Anna Rowlands, a Durham theologian, in a powerful piece in the Church Times :  Shamima Begum and the possibility of restoration insists the case calls us to look at ourselves.

“… this story now centres as much on who we are and the obligations that we bear as it does on who Ms Begum and her child are.   What obligations do we bear for our own citizens, including when they err in the most serious way? What are our obligations to law — in this case, when asked from a faith perspective, both natural and international law? Who do we ourselves become if we render Ms Begum and her baby stateless? What responsibilities do we bear to other states? Surely we ourselves ought not to mirror as a nation the narcissism of the individual who will not accept that our actions have moral consequences.

…. we perhaps owe to Ms Begum right now: an interval of care, and the promise of both a kind of justice and a form of love to come, whose shape we will have to figure out.”
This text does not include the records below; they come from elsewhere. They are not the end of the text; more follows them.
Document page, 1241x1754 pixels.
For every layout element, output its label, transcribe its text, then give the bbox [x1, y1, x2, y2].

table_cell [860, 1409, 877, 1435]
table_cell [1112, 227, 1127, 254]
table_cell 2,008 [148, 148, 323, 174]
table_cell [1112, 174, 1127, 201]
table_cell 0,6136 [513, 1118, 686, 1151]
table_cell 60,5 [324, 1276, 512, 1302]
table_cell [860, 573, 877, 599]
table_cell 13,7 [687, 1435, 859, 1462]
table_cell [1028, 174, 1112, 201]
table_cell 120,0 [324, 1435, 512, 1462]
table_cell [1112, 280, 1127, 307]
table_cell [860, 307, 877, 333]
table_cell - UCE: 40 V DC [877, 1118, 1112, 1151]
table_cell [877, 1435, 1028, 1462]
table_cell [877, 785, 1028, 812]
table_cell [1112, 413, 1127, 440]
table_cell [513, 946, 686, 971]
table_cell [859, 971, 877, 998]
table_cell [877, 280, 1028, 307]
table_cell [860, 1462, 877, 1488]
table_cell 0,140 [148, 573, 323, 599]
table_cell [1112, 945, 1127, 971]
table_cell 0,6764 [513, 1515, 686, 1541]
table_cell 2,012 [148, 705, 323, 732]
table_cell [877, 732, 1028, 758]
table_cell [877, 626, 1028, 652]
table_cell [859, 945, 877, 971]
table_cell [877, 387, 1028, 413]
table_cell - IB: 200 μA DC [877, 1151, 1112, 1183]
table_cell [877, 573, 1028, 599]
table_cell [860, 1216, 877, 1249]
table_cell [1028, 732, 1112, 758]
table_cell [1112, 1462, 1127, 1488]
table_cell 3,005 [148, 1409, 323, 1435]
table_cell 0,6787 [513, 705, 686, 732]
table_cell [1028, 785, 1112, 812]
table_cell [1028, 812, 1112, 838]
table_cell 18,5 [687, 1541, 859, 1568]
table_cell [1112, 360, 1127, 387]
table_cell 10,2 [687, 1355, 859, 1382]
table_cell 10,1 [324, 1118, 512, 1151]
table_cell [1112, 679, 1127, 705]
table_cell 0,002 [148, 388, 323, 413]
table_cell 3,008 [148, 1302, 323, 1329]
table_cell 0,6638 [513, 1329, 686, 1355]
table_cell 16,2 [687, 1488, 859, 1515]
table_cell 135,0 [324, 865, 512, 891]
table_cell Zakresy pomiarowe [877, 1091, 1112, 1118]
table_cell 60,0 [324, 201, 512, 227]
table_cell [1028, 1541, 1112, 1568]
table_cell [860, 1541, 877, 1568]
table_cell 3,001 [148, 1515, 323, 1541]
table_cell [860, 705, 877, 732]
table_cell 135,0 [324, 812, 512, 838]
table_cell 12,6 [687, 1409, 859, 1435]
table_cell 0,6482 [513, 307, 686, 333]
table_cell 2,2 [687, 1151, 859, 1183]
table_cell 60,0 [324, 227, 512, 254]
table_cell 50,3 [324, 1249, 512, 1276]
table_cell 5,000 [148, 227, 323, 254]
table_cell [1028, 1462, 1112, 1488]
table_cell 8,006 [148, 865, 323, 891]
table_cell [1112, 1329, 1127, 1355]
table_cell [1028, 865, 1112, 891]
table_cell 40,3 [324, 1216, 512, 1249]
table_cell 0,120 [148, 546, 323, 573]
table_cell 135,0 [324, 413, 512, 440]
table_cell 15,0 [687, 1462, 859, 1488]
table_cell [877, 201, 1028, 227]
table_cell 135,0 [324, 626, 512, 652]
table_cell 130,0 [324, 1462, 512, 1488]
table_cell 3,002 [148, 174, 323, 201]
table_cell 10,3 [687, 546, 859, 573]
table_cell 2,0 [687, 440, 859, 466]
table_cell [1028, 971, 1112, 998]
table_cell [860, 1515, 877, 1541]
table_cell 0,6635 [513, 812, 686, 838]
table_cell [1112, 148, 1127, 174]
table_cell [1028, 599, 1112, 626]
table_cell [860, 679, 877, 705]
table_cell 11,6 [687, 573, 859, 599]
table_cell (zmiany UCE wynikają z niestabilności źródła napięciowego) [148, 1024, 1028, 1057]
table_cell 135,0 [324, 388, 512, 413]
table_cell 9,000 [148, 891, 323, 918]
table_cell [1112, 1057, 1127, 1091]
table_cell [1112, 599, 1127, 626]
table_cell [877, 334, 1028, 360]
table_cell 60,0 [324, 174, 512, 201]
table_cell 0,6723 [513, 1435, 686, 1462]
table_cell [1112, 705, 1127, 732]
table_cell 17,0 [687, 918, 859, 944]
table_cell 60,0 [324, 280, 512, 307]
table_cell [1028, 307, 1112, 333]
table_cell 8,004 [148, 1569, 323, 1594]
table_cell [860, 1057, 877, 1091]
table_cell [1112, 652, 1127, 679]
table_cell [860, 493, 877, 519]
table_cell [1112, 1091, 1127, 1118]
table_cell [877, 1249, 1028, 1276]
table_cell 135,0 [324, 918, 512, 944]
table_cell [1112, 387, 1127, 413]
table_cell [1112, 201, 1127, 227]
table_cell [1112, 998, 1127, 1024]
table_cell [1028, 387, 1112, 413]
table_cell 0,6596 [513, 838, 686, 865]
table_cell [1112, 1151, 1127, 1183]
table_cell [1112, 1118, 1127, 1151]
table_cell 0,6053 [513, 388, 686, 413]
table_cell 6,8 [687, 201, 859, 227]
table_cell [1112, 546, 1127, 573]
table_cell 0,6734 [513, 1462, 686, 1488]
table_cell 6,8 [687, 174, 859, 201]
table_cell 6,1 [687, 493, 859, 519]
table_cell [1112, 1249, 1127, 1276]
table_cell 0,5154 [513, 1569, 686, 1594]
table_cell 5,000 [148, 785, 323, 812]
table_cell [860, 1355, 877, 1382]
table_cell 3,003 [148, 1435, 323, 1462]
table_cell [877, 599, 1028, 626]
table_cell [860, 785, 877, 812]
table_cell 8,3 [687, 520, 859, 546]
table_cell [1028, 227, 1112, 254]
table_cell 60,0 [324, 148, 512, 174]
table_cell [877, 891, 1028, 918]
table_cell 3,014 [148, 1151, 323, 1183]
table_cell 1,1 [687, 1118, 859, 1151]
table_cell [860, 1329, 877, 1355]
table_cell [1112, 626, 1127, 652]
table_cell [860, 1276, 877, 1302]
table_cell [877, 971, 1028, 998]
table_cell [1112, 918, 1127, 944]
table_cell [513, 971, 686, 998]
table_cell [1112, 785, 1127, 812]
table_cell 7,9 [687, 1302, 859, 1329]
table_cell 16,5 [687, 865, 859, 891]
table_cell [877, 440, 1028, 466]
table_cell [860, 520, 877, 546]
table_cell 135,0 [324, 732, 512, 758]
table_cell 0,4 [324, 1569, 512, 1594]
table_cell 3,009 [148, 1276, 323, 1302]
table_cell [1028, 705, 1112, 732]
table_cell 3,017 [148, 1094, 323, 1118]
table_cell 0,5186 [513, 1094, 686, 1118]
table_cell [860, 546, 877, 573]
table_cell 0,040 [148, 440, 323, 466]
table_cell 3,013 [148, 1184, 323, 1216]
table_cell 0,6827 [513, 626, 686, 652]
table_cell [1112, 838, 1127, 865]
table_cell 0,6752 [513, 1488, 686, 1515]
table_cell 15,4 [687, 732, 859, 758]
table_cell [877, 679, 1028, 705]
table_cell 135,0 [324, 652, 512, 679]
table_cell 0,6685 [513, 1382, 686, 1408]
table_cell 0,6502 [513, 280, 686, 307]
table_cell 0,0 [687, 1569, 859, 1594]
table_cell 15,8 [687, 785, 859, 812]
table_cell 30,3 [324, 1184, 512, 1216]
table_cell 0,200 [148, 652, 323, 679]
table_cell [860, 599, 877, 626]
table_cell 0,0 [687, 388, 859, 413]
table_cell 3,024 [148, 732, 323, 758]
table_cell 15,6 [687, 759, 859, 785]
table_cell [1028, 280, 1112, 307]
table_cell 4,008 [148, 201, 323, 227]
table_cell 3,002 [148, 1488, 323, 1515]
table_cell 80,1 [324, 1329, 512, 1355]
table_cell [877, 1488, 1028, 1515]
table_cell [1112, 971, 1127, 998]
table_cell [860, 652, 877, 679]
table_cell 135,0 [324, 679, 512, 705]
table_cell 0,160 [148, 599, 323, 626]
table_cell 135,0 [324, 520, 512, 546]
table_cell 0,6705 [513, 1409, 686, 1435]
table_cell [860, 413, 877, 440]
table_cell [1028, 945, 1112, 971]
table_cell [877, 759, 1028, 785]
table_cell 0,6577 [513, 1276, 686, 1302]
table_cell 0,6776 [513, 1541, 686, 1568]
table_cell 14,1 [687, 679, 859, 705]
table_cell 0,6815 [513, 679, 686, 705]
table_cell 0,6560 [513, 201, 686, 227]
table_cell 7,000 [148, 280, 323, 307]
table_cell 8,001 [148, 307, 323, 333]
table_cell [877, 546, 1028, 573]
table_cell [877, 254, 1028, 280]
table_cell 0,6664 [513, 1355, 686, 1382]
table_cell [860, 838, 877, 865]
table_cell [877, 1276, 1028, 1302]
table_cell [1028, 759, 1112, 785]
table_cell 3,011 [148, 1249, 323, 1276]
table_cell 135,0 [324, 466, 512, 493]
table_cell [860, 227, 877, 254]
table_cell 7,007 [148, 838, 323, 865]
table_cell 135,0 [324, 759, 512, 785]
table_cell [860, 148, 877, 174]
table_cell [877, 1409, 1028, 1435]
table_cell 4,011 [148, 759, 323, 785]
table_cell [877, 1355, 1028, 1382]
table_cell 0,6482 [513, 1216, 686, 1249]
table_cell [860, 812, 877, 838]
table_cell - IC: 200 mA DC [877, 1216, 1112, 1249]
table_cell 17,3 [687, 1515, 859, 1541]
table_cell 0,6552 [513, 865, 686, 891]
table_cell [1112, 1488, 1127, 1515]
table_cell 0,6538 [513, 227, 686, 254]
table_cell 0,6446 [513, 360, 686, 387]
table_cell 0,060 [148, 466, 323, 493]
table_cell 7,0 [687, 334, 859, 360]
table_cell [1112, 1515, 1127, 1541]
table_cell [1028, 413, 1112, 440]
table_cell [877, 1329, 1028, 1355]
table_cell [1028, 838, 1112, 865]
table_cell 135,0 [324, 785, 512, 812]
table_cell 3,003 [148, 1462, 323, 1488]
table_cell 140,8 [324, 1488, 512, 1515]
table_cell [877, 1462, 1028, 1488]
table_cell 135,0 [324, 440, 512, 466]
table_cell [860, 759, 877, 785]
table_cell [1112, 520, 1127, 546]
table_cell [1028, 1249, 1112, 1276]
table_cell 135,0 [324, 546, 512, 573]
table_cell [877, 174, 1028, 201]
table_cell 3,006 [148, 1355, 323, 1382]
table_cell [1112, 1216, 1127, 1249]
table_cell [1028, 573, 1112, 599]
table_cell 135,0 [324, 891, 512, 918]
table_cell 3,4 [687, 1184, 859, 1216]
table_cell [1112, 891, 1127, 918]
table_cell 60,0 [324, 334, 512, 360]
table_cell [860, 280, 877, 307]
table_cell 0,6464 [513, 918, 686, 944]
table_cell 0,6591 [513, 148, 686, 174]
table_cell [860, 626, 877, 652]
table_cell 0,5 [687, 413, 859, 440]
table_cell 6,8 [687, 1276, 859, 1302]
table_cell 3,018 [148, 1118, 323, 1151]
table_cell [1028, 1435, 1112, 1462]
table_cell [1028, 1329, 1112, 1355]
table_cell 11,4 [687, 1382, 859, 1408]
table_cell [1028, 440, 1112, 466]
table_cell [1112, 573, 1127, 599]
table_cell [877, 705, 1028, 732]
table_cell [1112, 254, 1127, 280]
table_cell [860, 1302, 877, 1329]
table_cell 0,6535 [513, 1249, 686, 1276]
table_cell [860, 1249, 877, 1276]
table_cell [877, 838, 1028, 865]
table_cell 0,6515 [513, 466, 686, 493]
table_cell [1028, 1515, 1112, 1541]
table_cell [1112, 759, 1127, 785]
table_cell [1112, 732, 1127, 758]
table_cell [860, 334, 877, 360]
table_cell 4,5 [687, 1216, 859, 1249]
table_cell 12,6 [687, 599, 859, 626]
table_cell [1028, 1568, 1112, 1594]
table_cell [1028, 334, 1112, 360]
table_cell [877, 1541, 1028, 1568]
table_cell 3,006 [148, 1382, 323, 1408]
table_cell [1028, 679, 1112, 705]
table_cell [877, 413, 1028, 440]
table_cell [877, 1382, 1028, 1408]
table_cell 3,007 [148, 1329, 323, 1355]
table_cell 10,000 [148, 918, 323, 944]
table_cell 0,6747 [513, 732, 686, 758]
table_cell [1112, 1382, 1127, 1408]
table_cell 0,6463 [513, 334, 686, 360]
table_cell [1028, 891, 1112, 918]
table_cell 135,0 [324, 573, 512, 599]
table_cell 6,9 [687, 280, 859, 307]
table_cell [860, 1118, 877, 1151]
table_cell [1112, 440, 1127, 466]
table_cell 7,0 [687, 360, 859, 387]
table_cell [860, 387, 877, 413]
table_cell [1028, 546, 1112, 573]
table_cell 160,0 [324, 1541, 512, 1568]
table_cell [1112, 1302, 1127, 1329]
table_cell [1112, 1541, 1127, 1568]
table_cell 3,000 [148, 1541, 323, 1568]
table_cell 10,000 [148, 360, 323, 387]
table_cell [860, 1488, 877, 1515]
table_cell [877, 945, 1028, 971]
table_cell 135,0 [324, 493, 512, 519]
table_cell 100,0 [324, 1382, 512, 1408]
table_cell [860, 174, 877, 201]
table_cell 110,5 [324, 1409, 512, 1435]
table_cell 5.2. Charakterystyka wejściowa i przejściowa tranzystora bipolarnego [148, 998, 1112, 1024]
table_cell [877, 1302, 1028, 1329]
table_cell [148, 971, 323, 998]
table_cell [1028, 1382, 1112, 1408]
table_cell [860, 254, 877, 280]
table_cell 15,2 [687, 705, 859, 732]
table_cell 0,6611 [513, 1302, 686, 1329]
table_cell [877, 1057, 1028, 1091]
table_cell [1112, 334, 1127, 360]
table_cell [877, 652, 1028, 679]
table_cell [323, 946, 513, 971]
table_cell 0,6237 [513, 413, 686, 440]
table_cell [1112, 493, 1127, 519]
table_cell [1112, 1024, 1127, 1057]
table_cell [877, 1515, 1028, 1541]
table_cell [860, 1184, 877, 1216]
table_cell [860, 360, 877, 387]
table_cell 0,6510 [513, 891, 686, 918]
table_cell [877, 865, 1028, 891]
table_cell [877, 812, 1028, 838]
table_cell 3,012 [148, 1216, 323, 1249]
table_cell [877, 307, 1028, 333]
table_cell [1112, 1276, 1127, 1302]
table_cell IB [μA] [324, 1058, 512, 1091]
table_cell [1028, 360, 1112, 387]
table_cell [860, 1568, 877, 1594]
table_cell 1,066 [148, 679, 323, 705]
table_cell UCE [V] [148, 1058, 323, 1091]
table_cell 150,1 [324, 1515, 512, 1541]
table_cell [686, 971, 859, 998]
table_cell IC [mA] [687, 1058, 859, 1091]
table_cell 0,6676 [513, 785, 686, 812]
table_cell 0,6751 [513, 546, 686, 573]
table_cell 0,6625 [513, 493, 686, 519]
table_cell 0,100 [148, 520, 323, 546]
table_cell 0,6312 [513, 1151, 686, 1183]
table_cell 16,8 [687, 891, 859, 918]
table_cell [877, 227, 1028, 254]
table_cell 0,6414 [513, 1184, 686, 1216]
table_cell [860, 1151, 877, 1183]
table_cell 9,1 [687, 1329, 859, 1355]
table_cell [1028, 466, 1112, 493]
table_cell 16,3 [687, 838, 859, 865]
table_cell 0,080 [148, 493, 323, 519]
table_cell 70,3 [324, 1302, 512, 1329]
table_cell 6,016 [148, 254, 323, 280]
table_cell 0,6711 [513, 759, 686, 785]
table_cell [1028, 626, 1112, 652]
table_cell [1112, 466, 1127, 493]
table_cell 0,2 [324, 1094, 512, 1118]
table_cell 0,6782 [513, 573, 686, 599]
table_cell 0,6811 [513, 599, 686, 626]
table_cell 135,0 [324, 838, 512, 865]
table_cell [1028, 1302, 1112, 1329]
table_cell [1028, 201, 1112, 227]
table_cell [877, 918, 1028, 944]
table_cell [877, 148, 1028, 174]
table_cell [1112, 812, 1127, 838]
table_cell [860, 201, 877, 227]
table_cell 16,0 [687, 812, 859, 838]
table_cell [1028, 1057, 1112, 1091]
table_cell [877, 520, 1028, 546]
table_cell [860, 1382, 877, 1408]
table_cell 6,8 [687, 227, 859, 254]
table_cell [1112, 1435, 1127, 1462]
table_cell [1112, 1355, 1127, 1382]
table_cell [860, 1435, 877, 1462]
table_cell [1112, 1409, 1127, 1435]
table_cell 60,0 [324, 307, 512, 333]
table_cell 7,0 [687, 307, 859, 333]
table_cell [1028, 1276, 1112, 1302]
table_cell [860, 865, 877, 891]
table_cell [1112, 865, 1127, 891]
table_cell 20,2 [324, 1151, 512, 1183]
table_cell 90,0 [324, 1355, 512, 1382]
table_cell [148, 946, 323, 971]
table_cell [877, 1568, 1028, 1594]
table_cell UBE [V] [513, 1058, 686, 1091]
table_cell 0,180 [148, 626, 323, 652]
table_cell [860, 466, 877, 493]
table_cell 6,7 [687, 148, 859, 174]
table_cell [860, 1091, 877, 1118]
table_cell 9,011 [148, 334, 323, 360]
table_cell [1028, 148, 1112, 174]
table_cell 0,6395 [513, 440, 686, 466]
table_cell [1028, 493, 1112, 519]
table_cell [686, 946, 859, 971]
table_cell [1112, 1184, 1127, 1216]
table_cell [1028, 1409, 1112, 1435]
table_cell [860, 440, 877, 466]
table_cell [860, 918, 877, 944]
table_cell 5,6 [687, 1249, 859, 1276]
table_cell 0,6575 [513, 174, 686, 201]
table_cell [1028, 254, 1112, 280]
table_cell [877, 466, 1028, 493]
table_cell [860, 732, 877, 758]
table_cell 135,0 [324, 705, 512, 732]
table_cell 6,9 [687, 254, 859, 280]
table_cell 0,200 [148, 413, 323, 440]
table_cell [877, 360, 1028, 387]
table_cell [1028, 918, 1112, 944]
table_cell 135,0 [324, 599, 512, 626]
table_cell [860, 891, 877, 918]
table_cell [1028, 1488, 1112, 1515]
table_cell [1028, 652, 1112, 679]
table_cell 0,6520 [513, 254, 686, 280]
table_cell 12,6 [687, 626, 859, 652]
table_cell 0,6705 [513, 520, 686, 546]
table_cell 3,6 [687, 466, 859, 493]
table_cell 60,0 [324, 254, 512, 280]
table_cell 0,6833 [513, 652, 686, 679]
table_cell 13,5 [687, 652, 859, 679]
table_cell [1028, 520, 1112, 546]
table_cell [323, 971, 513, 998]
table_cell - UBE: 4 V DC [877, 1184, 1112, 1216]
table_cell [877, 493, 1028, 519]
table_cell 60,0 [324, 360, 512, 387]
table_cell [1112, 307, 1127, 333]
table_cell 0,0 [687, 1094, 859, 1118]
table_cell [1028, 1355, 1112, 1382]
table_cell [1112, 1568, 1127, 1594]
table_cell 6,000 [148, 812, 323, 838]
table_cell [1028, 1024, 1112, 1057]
That government policy is now more aligned with trial by media and the mob and not justice is bad. That it is apparently acceptable to reject the compassionate response Rowlands argues for here, and instead make the young woman a subject for target practice is simply wrong.

We are surely better than this?

 

**  As an aside, the BBC report also notes that the range is a airsoft range, using plastic pellets, and that images of Justin Bieber, Donald Trump and Adolf Hitler. The range further excused it saying the range was “for people to learn the importance and safety of handling weapons, while having fun.  …. Our targets provide some fantastic reactions and conversations... bringing out the inner child in all.”  

As a farmer’s son I grew up close to guns.  However the absolute bottom line of gun etiquette I was taught was that I never pointed a gun at a person, whether it was real or a toy.  I have gained a respect of guns and also people – when it came to guns “the inner child in me” was shocked out of me by my father.  I am not a fan of the US President, nor of Justin Bieber and certainly not Hitler, but It is as wrong to have an image of a living person as a target – whoever they are.